The Division Bench of the High Court at Bombay in the assessee’s case noticed that there was a conflict of opinion in two earlier decisions viz. Grasim Industries Ltd. vs. ACIT & Ors.[ (2000) 245 ITR 677] wherein it was held that the profits and gains eligible for deduction under Chapter VI-A of the Act shall be the same as profits and gains computed in accordance with the provisions of the Act and included in the gross total income and the decision in Scoop Industries P. Ltd. where it was held that depreciation whether claimed or not has to be reduced for arriving at the profits eligible for deduction under Chapter VI-A. Noticing this conflict of opinion, the matter was referred to the Full Bench, to resolve the conflict.
The Full Bench of the High Court of Bombay upheld the stand of the Revenue, that, whilst computing a deduction under Chapter VI-A of the Act, it was mandatory to grant deduction by way of depreciation. The High Court proceeded on the basis that the computation of profits and gains for the purposes of Chapter VI-A of the Act is different from computation of profits under the head ‘profits and gains of business’. It, therefore, concluded that, even assuming that the assessee had an option to disclaim current depreciation in computing the business income, depreciation had to be reduced for computing the profits eligible for deduction under Section 80-IA of the Act. The High Court concluded that Section 80-IA provides for a special deduction linked with profits and is a code by itself and in so doing relied on the decisions of this Court in the case of Liberty India vs. CIT[(2009) 317 ITR 218] ,CIT vs. Williamson Financial Services [ (2008) 297 ITR 17] and CIT, Dibrugarh vs. Doom Dooma India Ltd. [(2009) 310 ITR 392]. The High Court proceeded on the basis that this Court in the aforementioned decisions has held that for computing such special deduction, any device adopted by an assessee to reduce or inflate the profits of such eligible business has to be rejected. The High Court ultimately held that the quantum of deduction eligible under Section 80-IA has to be determined by computing the gross total income from business after taking into consideration all the deductions allowable under Sections 30 to 43D of the Act including depreciation under Section 32 of the Act.

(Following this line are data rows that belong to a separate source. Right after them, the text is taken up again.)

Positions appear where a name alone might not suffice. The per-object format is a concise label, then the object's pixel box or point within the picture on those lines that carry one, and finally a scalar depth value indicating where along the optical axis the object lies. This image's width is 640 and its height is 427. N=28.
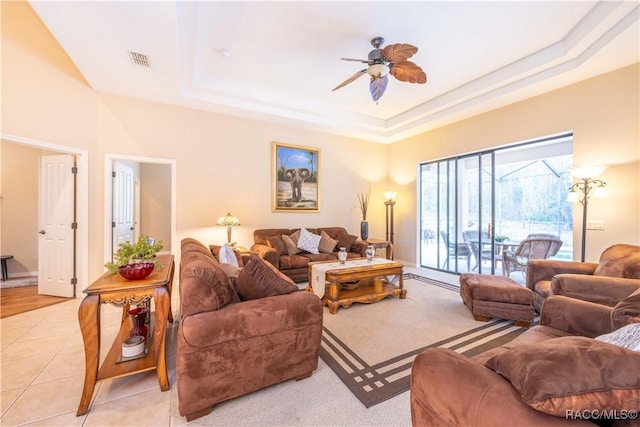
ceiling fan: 2.71
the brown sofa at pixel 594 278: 2.24
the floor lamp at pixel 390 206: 6.03
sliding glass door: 4.20
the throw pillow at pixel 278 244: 4.60
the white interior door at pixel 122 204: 4.16
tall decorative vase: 5.86
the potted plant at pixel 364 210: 5.88
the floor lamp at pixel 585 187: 3.17
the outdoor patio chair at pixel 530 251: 4.00
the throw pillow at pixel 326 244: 5.02
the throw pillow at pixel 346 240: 5.19
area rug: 1.97
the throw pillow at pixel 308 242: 4.88
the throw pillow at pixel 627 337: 0.96
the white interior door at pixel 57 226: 3.73
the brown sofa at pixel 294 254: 4.36
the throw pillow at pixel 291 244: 4.74
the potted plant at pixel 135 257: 1.81
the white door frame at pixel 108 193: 3.95
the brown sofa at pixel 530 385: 0.75
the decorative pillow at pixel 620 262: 2.45
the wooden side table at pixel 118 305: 1.62
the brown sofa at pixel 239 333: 1.56
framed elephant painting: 5.25
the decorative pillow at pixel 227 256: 2.68
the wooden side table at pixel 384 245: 5.49
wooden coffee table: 3.26
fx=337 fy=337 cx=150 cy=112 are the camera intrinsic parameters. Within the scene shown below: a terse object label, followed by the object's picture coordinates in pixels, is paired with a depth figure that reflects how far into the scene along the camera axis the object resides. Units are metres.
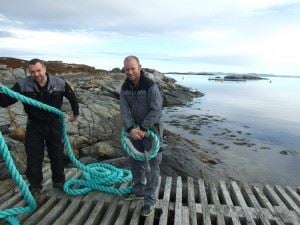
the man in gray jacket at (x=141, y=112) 4.84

On appeal before Supreme Court, briefly, the learned Judges observed that it is clear from the arguments advanced by the senior counsel of the assessee that main thrust of his argument was predicated on the judgment of Supreme Court in Mahendra Mills(supra), which according to us, cannot be applied while interpreting Section 80-IA of the Act. It may be stated that judgment in Mahendra Mills(supra) was rendered while construing the provisions of Section 32 of the Act, as it existed at the relevant time, whereas we are concerned with the provisions of Chapter VI-A of the Act. Chapter IV of the Act, which allows depreciation under Section 32 of the Act is linked to investment. Section 80-IA of the Act not only contains substantive but procedural provisions for computation of special deduction. The learned Judges held that any device adopted to reduce or inflate the profits of eligible business has to be rejected. The assessees/appellants want 100% deduction, without taking into consideration depreciation which they want to utilise in the subsequent years. This would be anathema to the scheme under Section 80-IA of the Act which is linked to profits and if the contention of the assessees is accepted, it would allow them to inflate the profits linked incentives provided under Section 80-IA of the Act which cannot be permitted.